◆ **EXERCISE**
What you give back should be exactly the opening lines of the data, ending with the line that contains "- **Migration Scripts**: Database" and including it.

================

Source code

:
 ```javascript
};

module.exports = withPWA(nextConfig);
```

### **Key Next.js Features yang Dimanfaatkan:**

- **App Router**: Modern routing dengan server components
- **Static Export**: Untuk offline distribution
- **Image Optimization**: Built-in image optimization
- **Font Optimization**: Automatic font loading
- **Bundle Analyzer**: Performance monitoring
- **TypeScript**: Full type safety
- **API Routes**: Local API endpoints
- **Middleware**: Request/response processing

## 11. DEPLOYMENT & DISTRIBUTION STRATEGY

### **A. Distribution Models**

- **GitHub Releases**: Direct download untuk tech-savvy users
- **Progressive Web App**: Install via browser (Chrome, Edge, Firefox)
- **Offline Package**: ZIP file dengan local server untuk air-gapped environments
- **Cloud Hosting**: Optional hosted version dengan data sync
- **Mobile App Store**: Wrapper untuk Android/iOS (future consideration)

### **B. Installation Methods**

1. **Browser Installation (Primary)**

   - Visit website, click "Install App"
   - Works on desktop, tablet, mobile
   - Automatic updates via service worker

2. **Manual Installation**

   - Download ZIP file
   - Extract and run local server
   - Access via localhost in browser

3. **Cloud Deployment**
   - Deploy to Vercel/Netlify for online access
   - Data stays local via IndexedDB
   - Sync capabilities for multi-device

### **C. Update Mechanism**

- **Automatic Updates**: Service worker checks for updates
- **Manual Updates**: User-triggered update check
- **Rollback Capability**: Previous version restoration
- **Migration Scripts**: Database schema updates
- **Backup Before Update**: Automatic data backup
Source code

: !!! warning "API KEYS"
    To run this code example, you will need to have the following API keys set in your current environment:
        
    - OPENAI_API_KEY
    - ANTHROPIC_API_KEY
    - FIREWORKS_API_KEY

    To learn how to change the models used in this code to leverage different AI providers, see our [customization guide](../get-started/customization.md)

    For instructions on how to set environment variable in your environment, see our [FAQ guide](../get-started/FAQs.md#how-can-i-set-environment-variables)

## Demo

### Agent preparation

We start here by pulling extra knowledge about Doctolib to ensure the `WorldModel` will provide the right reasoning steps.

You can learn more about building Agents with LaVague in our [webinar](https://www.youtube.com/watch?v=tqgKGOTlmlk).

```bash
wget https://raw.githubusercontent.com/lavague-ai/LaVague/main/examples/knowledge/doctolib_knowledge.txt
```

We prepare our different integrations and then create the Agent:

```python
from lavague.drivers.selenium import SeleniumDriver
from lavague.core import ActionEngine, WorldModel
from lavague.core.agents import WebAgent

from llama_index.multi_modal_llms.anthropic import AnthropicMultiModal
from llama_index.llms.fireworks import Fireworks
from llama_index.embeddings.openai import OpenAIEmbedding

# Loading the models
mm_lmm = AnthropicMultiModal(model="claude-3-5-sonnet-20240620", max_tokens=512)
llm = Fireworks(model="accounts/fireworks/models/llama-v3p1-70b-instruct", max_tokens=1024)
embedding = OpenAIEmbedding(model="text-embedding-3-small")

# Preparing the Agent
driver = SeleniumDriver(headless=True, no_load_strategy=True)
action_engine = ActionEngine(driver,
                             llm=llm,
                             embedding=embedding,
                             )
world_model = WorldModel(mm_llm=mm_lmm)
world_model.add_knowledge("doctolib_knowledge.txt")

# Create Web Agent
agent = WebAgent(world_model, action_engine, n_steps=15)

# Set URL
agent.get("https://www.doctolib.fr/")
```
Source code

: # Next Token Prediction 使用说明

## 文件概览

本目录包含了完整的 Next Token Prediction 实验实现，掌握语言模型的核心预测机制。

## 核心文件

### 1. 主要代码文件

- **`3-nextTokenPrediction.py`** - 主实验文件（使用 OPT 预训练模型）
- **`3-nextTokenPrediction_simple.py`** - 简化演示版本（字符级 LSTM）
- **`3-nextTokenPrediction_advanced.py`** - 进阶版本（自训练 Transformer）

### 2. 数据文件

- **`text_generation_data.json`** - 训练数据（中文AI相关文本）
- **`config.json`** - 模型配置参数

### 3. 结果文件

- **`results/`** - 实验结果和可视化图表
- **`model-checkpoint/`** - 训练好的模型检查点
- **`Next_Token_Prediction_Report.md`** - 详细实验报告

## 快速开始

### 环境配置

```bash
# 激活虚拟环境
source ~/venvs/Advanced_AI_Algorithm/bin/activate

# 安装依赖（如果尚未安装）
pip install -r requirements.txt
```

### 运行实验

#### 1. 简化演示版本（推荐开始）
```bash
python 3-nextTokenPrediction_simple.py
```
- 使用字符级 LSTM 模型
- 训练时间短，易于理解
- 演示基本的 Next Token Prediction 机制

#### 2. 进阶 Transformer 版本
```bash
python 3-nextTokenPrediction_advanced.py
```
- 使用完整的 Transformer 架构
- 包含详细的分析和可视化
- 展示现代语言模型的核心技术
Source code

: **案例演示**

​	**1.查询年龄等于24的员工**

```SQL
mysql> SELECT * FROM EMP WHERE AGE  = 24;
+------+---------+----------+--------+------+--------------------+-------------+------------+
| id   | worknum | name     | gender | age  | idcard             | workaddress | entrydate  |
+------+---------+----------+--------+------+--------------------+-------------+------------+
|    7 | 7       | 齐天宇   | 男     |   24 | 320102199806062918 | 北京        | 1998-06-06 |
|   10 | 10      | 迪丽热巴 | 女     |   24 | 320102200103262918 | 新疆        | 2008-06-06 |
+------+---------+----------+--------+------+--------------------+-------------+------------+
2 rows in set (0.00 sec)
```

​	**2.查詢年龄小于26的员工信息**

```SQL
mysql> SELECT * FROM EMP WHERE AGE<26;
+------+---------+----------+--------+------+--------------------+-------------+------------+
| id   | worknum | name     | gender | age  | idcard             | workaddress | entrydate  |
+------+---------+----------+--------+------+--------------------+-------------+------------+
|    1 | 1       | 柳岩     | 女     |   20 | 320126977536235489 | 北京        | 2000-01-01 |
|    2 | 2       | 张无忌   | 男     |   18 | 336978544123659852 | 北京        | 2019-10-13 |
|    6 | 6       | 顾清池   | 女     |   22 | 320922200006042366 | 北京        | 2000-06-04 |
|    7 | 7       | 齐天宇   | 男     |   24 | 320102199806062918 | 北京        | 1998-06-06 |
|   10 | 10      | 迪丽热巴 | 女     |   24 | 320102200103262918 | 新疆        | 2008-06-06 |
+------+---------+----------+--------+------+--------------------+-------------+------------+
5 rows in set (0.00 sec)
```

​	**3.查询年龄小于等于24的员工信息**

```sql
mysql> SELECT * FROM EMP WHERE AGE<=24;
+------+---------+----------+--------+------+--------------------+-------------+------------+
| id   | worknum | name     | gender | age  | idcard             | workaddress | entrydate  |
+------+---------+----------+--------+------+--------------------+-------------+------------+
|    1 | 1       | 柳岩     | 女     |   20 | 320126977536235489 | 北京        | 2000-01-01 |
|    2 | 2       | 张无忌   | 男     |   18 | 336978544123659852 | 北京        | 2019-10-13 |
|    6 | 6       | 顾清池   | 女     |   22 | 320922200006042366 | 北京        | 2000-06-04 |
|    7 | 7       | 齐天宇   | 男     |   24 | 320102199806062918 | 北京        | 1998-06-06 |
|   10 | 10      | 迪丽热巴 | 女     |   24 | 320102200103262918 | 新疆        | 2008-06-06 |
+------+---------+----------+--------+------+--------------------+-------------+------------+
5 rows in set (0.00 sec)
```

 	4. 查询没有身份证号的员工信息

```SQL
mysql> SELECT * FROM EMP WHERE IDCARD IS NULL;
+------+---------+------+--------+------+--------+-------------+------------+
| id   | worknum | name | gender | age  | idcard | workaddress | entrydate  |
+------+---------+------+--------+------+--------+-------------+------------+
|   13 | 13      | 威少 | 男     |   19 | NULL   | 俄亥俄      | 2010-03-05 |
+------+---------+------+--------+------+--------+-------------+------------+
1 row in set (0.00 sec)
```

================

◆ **REPLY**
Source code

:
 ```javascript
};

module.exports = withPWA(nextConfig);
```

### **Key Next.js Features yang Dimanfaatkan:**

- **App Router**: Modern routing dengan server components
- **Static Export**: Untuk offline distribution
- **Image Optimization**: Built-in image optimization
- **Font Optimization**: Automatic font loading
- **Bundle Analyzer**: Performance monitoring
- **TypeScript**: Full type safety
- **API Routes**: Local API endpoints
- **Middleware**: Request/response processing

## 11. DEPLOYMENT & DISTRIBUTION STRATEGY

### **A. Distribution Models**

- **GitHub Releases**: Direct download untuk tech-savvy users
- **Progressive Web App**: Install via browser (Chrome, Edge, Firefox)
- **Offline Package**: ZIP file dengan local server untuk air-gapped environments
- **Cloud Hosting**: Optional hosted version dengan data sync
- **Mobile App Store**: Wrapper untuk Android/iOS (future consideration)

### **B. Installation Methods**

1. **Browser Installation (Primary)**

   - Visit website, click "Install App"
   - Works on desktop, tablet, mobile
   - Automatic updates via service worker

2. **Manual Installation**

   - Download ZIP file
   - Extract and run local server
   - Access via localhost in browser

3. **Cloud Deployment**
   - Deploy to Vercel/Netlify for online access
   - Data stays local via IndexedDB
   - Sync capabilities for multi-device

### **C. Update Mechanism**

- **Automatic Updates**: Service worker checks for updates
- **Manual Updates**: User-triggered update check
- **Rollback Capability**: Previous version restoration
- **Migration Scripts**: Database schema updates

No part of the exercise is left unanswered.